Re: Object and Integer size in RocksDB ValueState

Maciej Obuchowski
Thanks Roman, that's exactly what I needed.

śr., 24 lut 2021 o 14:37 Roman Khachatryan <[hidden email]> napisał(a):

>
> Thanks for the clarification.
>
> RocksDB stores whatever value Flink passes to it after serialization.
> The value is passed as an array of bytes so the minimum is single byte.
> Integer would require 4 bytes, Object - 1 or 2 depending on the serializer (Pojo or Kryo), and boolean just 1 byte.
> Besides that, boolean serialization is apparently faster.
>
> Sizes in memory, on disk and of snapshot are all affected proportionally.
>
> You are right regarding Flink compression settings will not have any impact with incremental checkpoints.
>
> Regards,
> Roman
>
>
> On Wed, Feb 24, 2021 at 11:01 AM Maciej Obuchowski <[hidden email]> wrote:
>>
>> Hey. Let me send simplified example, because I don't think this
>> "(given that the actual stored objects (integers) are the same)" is
>> true - I'm just storing object as a placeholder:
>>
>> public class DeduplicationProcessFunction<K, IN> extends
>> KeyedProcessFunction<K, IN, IN> implements CheckpointedFunction {
>>
>>     private transient ValueState<Object> processedState;
>>
>>     public DeduplicationProcessFunction() { }
>>
>>     @Override
>>     public void snapshotState(FunctionSnapshotContext context) throws
>> Exception { }
>>
>>     @Override
>>     public void initializeState(FunctionInitializationContext context)
>> throws Exception {
>>         val descriptor = new ValueStateDescriptor<>("processed",
>>             TypeInformation.of(Object.class));
>>         processedState = context.getKeyedStateStore().getState(descriptor);
>>     }
>>
>>     @Override
>>     public void processElement(IN value, Context ctx, Collector<IN>
>> out) throws Exception {
>>         val processed = processedState.value();
>>         if (processed == null) {
>>             processedState.update(new Object());
>>             out.collect(value);
>>         }
>>     }
>> }
>>
>>
>>
>> Basically, I'm not sure what rocksdb stores in this case. I'm sure
>> that it needs to store key, which is 32byte sha key in this case.

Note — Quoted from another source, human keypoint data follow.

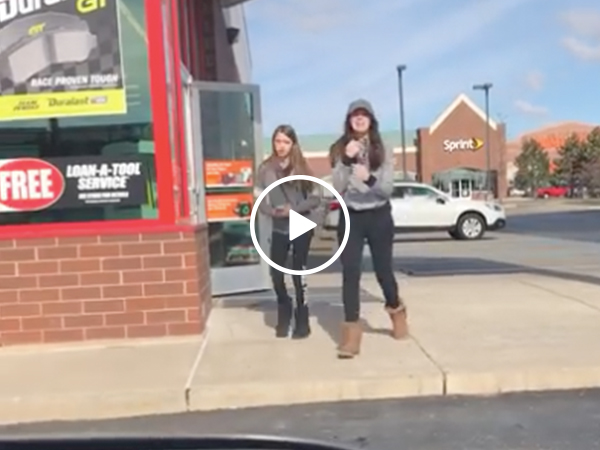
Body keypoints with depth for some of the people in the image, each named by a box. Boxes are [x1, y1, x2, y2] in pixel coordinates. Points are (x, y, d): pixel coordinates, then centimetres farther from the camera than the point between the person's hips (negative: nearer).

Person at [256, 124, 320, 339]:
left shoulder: (301, 167, -3)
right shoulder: (265, 168, 1)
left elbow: (315, 198, -3)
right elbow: (259, 200, 2)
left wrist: (295, 209, -17)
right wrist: (272, 211, -17)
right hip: (278, 229, 2)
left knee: (298, 273, 2)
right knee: (276, 274, -1)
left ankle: (302, 321, 16)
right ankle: (284, 313, 25)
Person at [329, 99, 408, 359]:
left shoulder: (382, 151, 1)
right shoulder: (340, 150, 1)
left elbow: (388, 189, -6)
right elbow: (337, 188, -7)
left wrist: (369, 178, -26)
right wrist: (347, 161, -20)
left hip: (379, 216, 0)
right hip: (350, 217, 0)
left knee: (383, 269, 11)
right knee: (350, 272, -6)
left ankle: (396, 310, 40)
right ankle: (351, 332, -3)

>> What's the value? Is it the 16 bytes that Java requires in-memory? If
>> I'll change my ValueState to integer, and provide additional value
>> there, will it require more storage space? Also, to respond to your
>> point about compression, we're using incremental checkpoints, so I
>> don't think anything will change as per docs. I'm not only interested
>> in snapshot size, but also size of current, in memory and local disk
>> state.
>>
>> Thanks,
>> Maciej
>>
>>
>>
>> wt., 23 lut 2021 o 17:53 Roman Khachatryan <[hidden email]> napisał(a):
>> >
>> > Hi Maciej,
>> >
>> > If I understand correctly, you're asking whether ValueState parameterized with Object has the same size as the one with Integer (given that the actual stored objects (integers) are the same).

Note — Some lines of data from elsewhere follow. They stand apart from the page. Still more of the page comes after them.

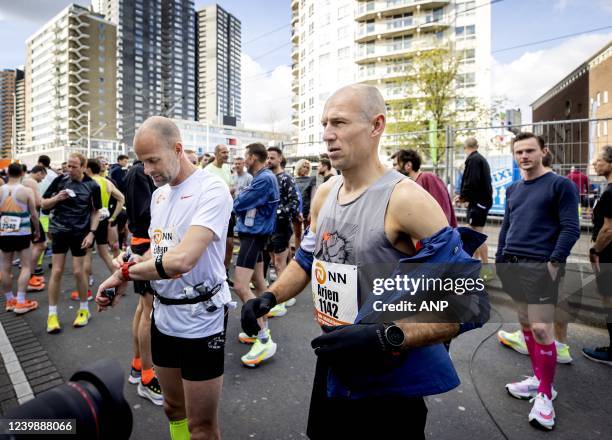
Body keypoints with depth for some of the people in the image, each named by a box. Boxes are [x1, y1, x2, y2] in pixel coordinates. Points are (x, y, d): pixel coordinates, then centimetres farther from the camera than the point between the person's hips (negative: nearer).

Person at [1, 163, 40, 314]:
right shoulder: (27, 191, -9)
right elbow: (33, 214, -6)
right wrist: (37, 230, 9)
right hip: (22, 233, -4)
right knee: (26, 266, 4)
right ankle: (20, 302, 0)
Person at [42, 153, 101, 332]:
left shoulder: (92, 186, -5)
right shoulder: (59, 180, -2)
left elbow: (96, 212, 1)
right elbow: (44, 204, 5)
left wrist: (91, 233, -9)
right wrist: (56, 198, -16)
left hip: (80, 233, -1)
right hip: (59, 231, 2)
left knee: (78, 271, 2)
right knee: (56, 271, 2)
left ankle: (84, 309, 20)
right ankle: (52, 314, 14)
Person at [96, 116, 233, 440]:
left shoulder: (212, 191, -19)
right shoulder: (159, 193, 8)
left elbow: (180, 260, -30)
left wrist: (125, 272, -14)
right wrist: (132, 266, -3)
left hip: (200, 319, -7)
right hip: (163, 315, 8)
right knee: (173, 408, 25)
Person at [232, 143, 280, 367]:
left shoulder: (265, 179, -19)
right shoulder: (261, 178, 14)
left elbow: (238, 205, -19)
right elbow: (248, 204, 13)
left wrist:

>> > With RocksDB, any state object is serialized first and only then it is stored in MemTable or in an SST file. So it doesn't matter as long as the same serializer is used.
>> >
>> > You probably should try enabling compression if you didn't already: https://ci.apache.org/projects/flink/flink-docs-stable/ops/state/large_state_tuning.html#compression
>> >
>> > Regards,
>> > Roman
>> >
>> >
>> > On Tue, Feb 23, 2021 at 12:40 PM Maciej Obuchowski <[hidden email]> wrote:
>> >>
>> >> Hey.
>> >>
>> >> We have deduplication job that has a large amount of keyed ValueState. We want to decrease state size as much as possible, so we're using ValueState<Object> as it's smallest possible Java non-primitive. However, as per https://www.baeldung.com/java-size-of-object (and my measurements) Java Integer has the same memory size as Object due to padding.
>> >> Will this still be true with RocksDB state? Can we put Integer in state without increasing state size?
>> >>
>> >> Thanks, Maciej